ALBANY - The state Senate gave second passage Wednesday to a proposed constitutional amendment that would allow for a land swap between the state and a mining company in the Essex County town of Lewis.
The proposal, which has split the Adirondack Park's environmental advocates, still needs second passage from the state Assembly before it can be presented to voters on the general election ballot in November.
NYCO Minerals Inc. is the world's biggest producer and supplier of wollastonite, a rare, white mineral used commercially as a reinforcement or additive in ceramics, paints, plastics, friction products and various building products.
The amendment would allow NYCO to conduct exploratory drilling for wollastonite on a 200-acre parcel of state Forest Preserve land next to its existing mine. NYCO would share the data and information from the exploratory drilling with the state Department of Environmental Conservation, which would then appraise the value of the parcel and convey it to NYCO.
In return, NYCO would give the state lands of equal or greater value, not to exceed $1 million, to add to the Forest Preserve. If exploratory drilling takes place but the land exchange does not ultimately occur, NYCO would be required to convey to the state, for inclusion into the Forest Preserve, at least the same number of acres that were disturbed by the exploration activity.
At the end of NYCO's mining operation, the company would then have to convey the parcel back to the Forest Preserve.
"NYCO's continued success is vitally important to our North Country economy and to those who depend on it for their livelihoods," state Sen. Betty Little, who sponsored the constitutional amendment in her chamber, said in a prepared statement. "In exchange for the conveyance of land, the state will receive land of far greater financial and recreational value. The agreement is sensitive to economic and environmental considerations."
The proposed amendment has the backing of the Adirondack Council and the Adirondack Mountain Club. In a press release, Adirondack Council Executive Director Willie Janeway said state officials modified the proposal to address his organization's concerns.
"The proposed land swap now exceeds our standards for supporting constitutional amendments involving the 'forever wild' clause," Janeway said. "The people of the state would give up 200 acres of Forest Preserve next to an existing wollastonite mine, and receive at least 1,500 acres of land containing better wildlife habitat and greater recreational opportunities. Over time, those 200 acres will come back into the Forest Preserve."
Janeway said the new state lands would include five new parcels next to the Jay Mountain Wilderness Area and a sixth beside the Taylor Pond Wild Forest and the Bouquet River.
But other environmental groups, including Protect the Adirondacks, Adirondack Wild and the Atlantic Chapter of the Sierra Club, are sounding the alarm about the proposal. In a press release, Protect Executive Director Peter Bauer said the amendment sets "a terrible precedent.

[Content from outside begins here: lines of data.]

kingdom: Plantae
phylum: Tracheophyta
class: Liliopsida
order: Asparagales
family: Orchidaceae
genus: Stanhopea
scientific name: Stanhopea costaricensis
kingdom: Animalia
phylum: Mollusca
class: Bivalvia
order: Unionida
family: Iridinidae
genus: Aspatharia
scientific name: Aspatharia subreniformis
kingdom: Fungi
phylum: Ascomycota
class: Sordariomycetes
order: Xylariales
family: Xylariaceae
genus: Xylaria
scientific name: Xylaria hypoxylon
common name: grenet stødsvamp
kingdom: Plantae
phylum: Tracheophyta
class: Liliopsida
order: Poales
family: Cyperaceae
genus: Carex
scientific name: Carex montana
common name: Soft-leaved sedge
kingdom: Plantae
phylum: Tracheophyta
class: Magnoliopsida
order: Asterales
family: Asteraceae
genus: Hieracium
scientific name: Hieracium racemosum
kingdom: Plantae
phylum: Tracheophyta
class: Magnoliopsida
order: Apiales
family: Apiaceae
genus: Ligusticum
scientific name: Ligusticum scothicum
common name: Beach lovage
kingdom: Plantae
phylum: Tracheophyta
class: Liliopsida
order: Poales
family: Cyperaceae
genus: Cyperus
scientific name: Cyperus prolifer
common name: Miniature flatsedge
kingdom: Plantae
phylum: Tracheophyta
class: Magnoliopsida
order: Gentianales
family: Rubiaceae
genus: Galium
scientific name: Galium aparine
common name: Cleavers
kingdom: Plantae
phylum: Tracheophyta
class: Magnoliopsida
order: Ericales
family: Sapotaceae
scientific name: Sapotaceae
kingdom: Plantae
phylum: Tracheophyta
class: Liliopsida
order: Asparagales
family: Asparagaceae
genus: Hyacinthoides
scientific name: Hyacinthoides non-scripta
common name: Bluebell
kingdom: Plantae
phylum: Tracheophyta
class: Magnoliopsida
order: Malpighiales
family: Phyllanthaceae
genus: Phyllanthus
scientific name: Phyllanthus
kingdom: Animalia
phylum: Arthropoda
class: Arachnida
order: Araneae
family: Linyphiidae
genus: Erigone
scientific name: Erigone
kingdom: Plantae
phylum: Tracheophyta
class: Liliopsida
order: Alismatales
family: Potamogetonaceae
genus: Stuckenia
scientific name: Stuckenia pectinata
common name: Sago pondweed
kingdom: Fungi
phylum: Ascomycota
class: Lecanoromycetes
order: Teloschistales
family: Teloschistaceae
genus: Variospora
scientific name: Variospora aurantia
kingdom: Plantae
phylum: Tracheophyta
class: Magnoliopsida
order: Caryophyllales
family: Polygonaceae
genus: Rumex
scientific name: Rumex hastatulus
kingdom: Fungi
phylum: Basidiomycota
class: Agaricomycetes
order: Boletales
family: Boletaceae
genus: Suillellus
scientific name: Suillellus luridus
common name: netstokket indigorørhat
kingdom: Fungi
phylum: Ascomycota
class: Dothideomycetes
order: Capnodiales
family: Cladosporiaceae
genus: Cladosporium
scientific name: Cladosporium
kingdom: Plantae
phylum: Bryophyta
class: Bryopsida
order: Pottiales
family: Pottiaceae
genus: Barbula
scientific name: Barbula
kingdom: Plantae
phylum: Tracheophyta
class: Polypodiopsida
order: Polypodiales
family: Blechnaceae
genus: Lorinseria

"The NYCO proposal breaks with historic precedent because it would be the first Forest Preserve constitutional amendment to be undertaken for private commercial gain rather than for a public municipal purpose," Bauer said.
Past constitutional amendments in the Adirondacks have included the expansion of a town cemetery in Keene, expansion of a public airport in Arietta, a public water supply in Raquette Lake and the extension of a new electric transmission line through Colton to Tupper Lake.
Bauer also said the language in the NYCO bill contains errors and misstatements, and omits critical information. Among other things, Bauer said the bill makes no mention of a second wollastonite mine the company owns 2 miles away, which reportedly has at least 25 years of wollastonite that's a higher grade than what's in the Lewis mine.
"This legislation sets a new standard for misinformation that's truly troubling," Bauer said. "This is no way to make decisions about the future of the public Forest Preserve."
NYCO has 95 full-time employees. Little's press release said the expected life of its current Lewis mine is three years. Mining the 200 acres of Forest Preserve could extend the mine's life by 13 to 15 years, the release states.